_SOURCE EXTRACT_
# # #

In the upscale neighborhood of Zamalek in Cairo, Egypt, a military tank faces off with a man, on a bicycle, carrying bread. This scene is a five-minute taxi ride from Tahrir Square, the primary spot within the city and the country where thousands of protesters are currently fighting against the rule of the Supreme Council of Armed Forces (SCAF). In the months since the January 25th uprisings that saw the disposal of Hosni Mubarak, protesters have repeatedly returned to Tahrir and squares around the country to have a say in the making of a future Egypt. Activists have also been trying to root out the lingering political ideologies of the old regime. Despite the euphoria of February 11th when Mubarak stepped down, there is now a widespread sense that the SCAF is simply continuing the policies of the Mubarak era while carving out a larger political role for itself—threatening the political future that Egyptians are fighting for.
Artist: Unknown. Location: Downtown Cairo, Egypt |
Graffiti as a global phenomenon was largely absent from the Streets of Cairo prior to January 25. Since that time it has flourished dramatically. The art form is broadly understood as any piece of unsolicited art that is usually placed in visible public locations. The history of Graffiti is long and varied (Sheon 1976), but in Egypt, many of the manifestations of graffiti visible within the city can be linked to the styles of Banksy or traced further back to graffiti’s history within American urban experience, particularly within the emergence of Hip-Hop. In Egypt, pieces are large and detailed, many incorporating stencils. They are placed on property walls, public buildings and on transportation infrastructure. Professional and amateur artists have all made their mark on the walls of the city. Works seen around Cairo touch on a number of different political topics or operate as forms of commemoration for the uprising and the martyrs who died. Other pieces are meant to illicit laughter. The anthropologist Julie Peteet, in her work on the Palestinian Intifada, has argued that graffiti allows for a range of voices to come together, in turn building relationships and providing an arena for political contestation and the exercise of power (Peteet 1996). Similarly, the walls of Cairo have become important terrain through which to express political power. For example, on my last night in Cairo as I tried to take photos of graffiti in Tahrir Square, I was abruptly stopped by a soldier. It turns out that they had been actively painting over work in the area.

# # #

_SUPPLIED ENTRIES_
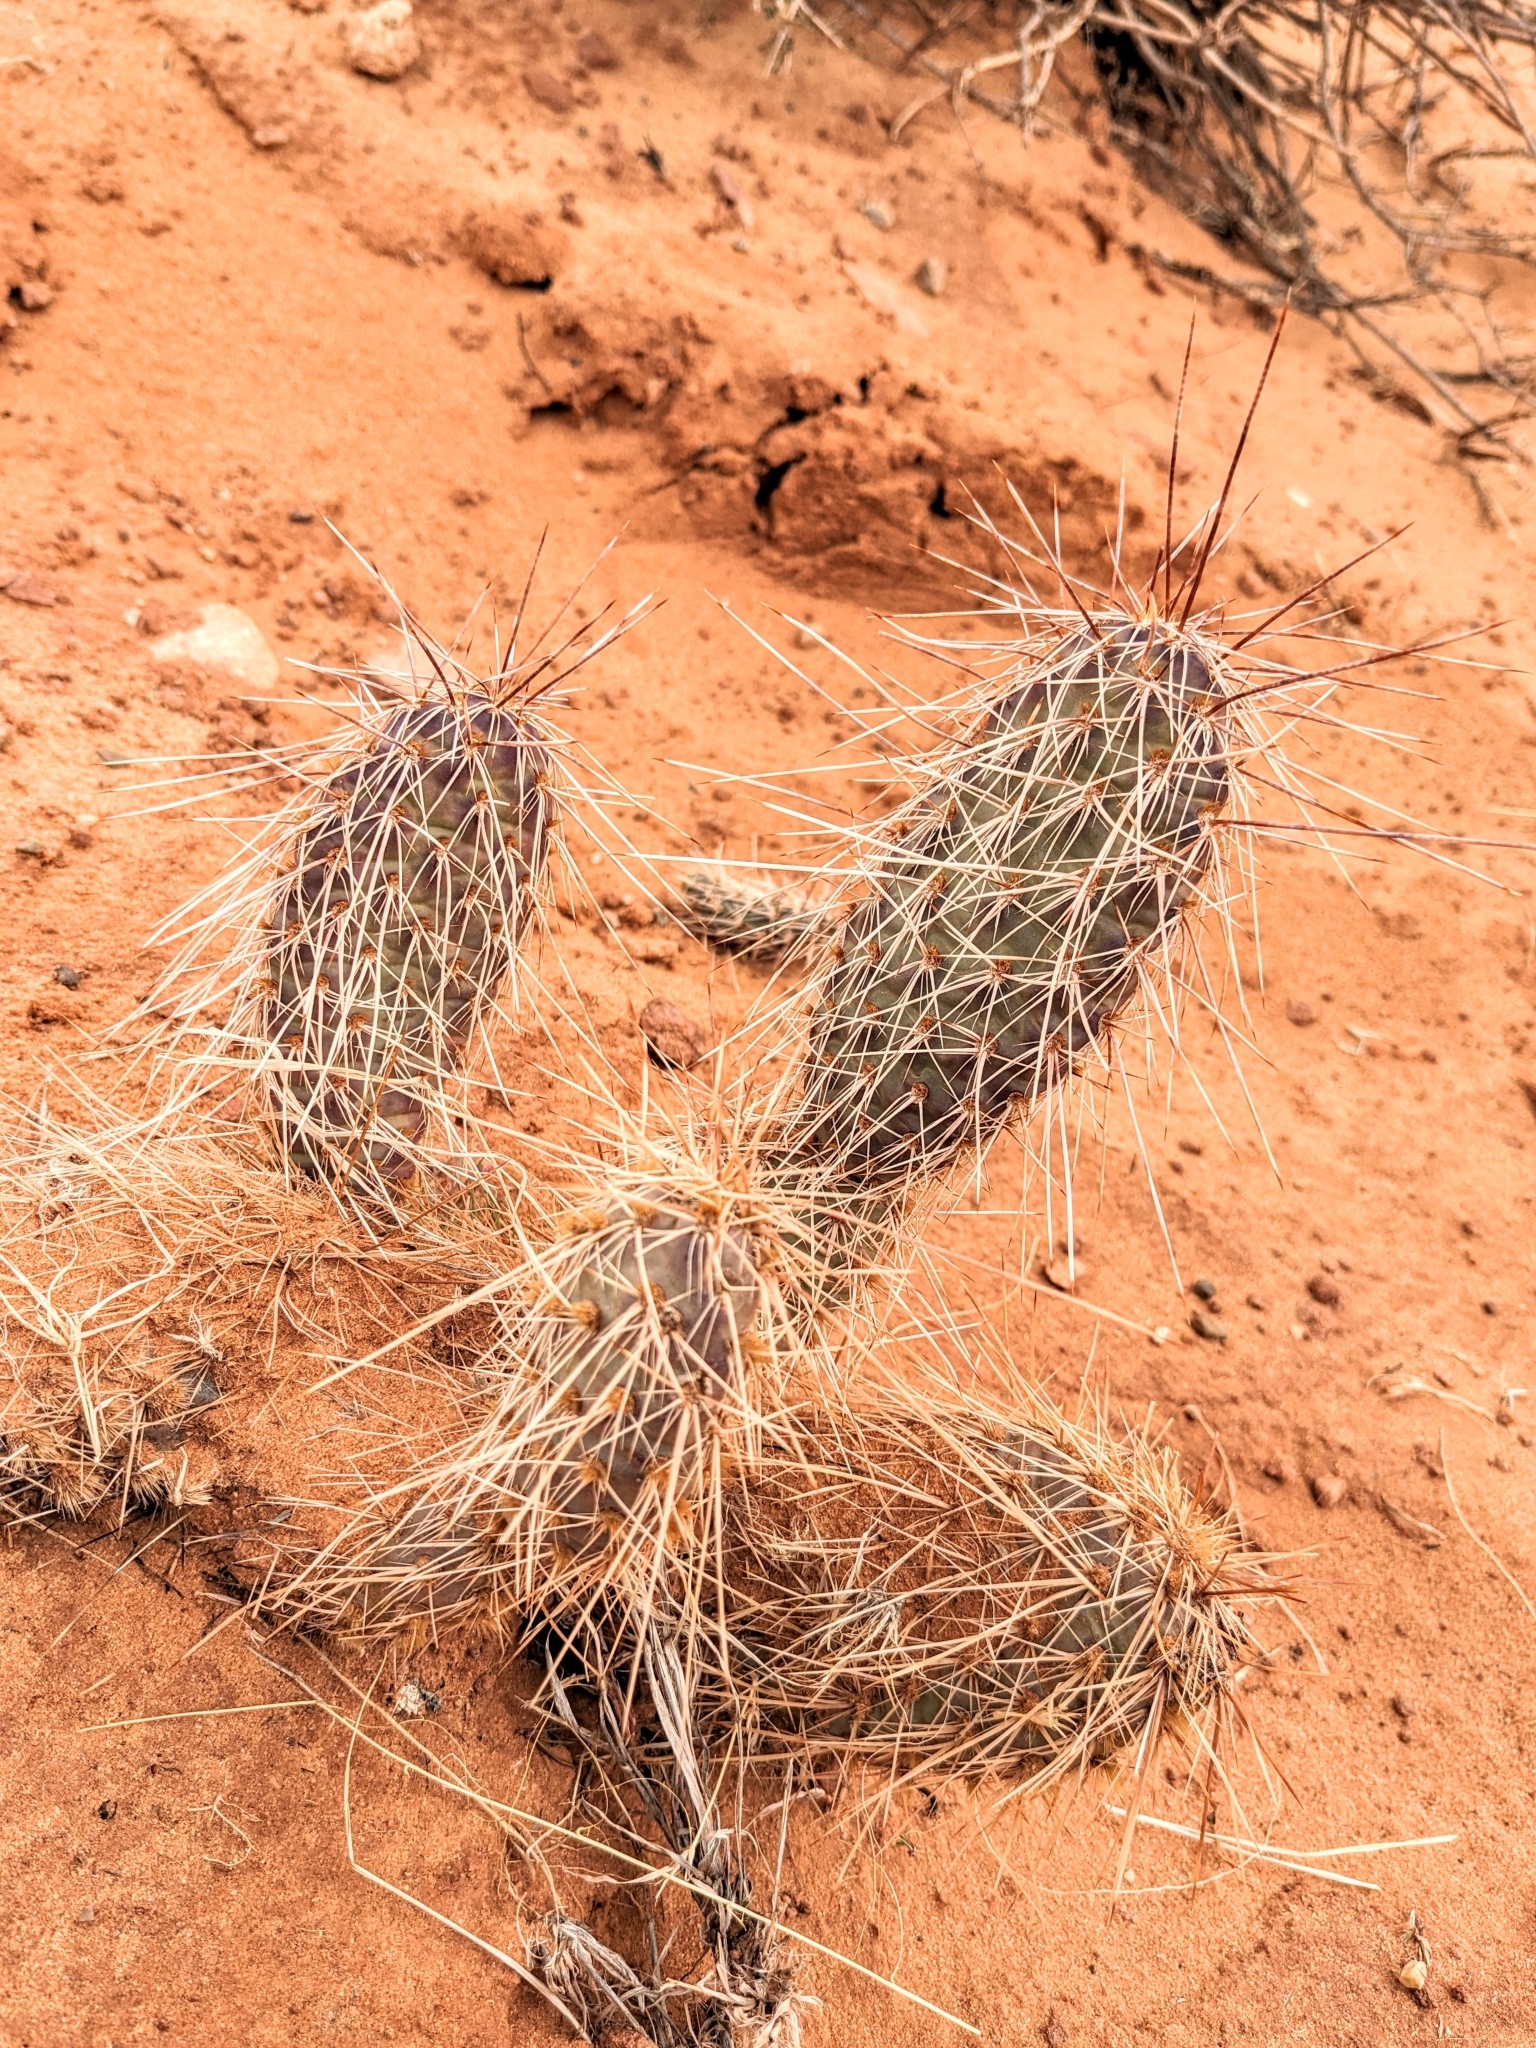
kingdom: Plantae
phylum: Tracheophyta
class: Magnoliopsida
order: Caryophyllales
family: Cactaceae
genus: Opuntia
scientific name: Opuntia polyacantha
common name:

# # #

_SET PROBLEM_
State whether each statement agrees with the passage on Cairo graffiti, answering yes or no and quoting the passage's exact words that decide it: 1. Graffiti was common on Cairo's streets before January 25. 2. Mubarak stepped down on February 11th. 3. A soldier stopped the writer from taking photos of graffiti in Tahrir Square. The entries come from a different source than the text.

_CORRECT RESPONSE_
1. No: "Graffiti as a global phenomenon was largely absent from the Streets of Cairo prior to January 25."
2. Yes: "the euphoria of February 11th when Mubarak stepped down"
3. Yes: "as I tried to take photos of graffiti in Tahrir Square, I was abruptly stopped by a soldier."